● WORK REQUIRED: Under this line is some data; print exactly the lines from the one containing "right ankle: (111, 196)" through its last line, without pictures.

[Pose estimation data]
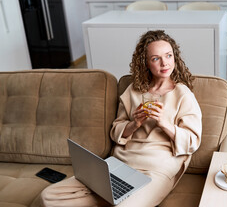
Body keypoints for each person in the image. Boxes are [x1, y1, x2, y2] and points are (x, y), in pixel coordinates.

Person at [40, 30, 202, 207]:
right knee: (49, 196)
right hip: (121, 164)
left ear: (175, 57)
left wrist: (164, 123)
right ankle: (111, 196)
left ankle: (115, 198)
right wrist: (134, 124)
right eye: (156, 58)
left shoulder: (183, 95)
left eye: (168, 55)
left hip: (157, 169)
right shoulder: (134, 90)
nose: (165, 63)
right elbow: (116, 130)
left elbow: (192, 141)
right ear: (146, 63)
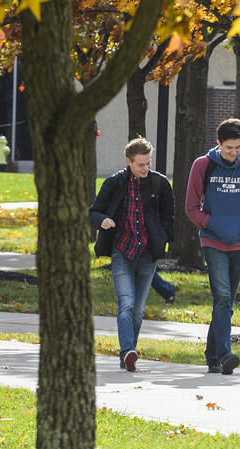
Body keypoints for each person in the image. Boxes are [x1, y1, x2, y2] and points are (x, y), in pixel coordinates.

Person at [186, 118, 240, 376]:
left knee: (226, 301)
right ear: (218, 143)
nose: (233, 152)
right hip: (212, 240)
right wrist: (211, 223)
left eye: (238, 147)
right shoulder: (203, 165)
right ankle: (225, 355)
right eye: (228, 148)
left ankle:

● EXERCISE RESPONSE:
right ankle: (111, 196)
left ankle: (115, 198)
right wrist: (134, 124)
right eye: (156, 58)
left shoulder: (183, 95)
left eye: (168, 55)
left hip: (157, 169)
right shoulder: (134, 90)
nose: (165, 63)
right elbow: (116, 130)
left elbow: (192, 141)
right ear: (146, 63)
Body keypoints for each person in the image. Boxes are [x1, y1, x2, y2] and points are (x, y), in pixel coordinates.

Person at [186, 118, 240, 376]:
left knee: (226, 301)
right ear: (218, 143)
nose: (233, 152)
right hip: (212, 240)
right wrist: (211, 223)
left eye: (238, 147)
right shoulder: (203, 165)
right ankle: (225, 355)
right eye: (228, 148)
left ankle:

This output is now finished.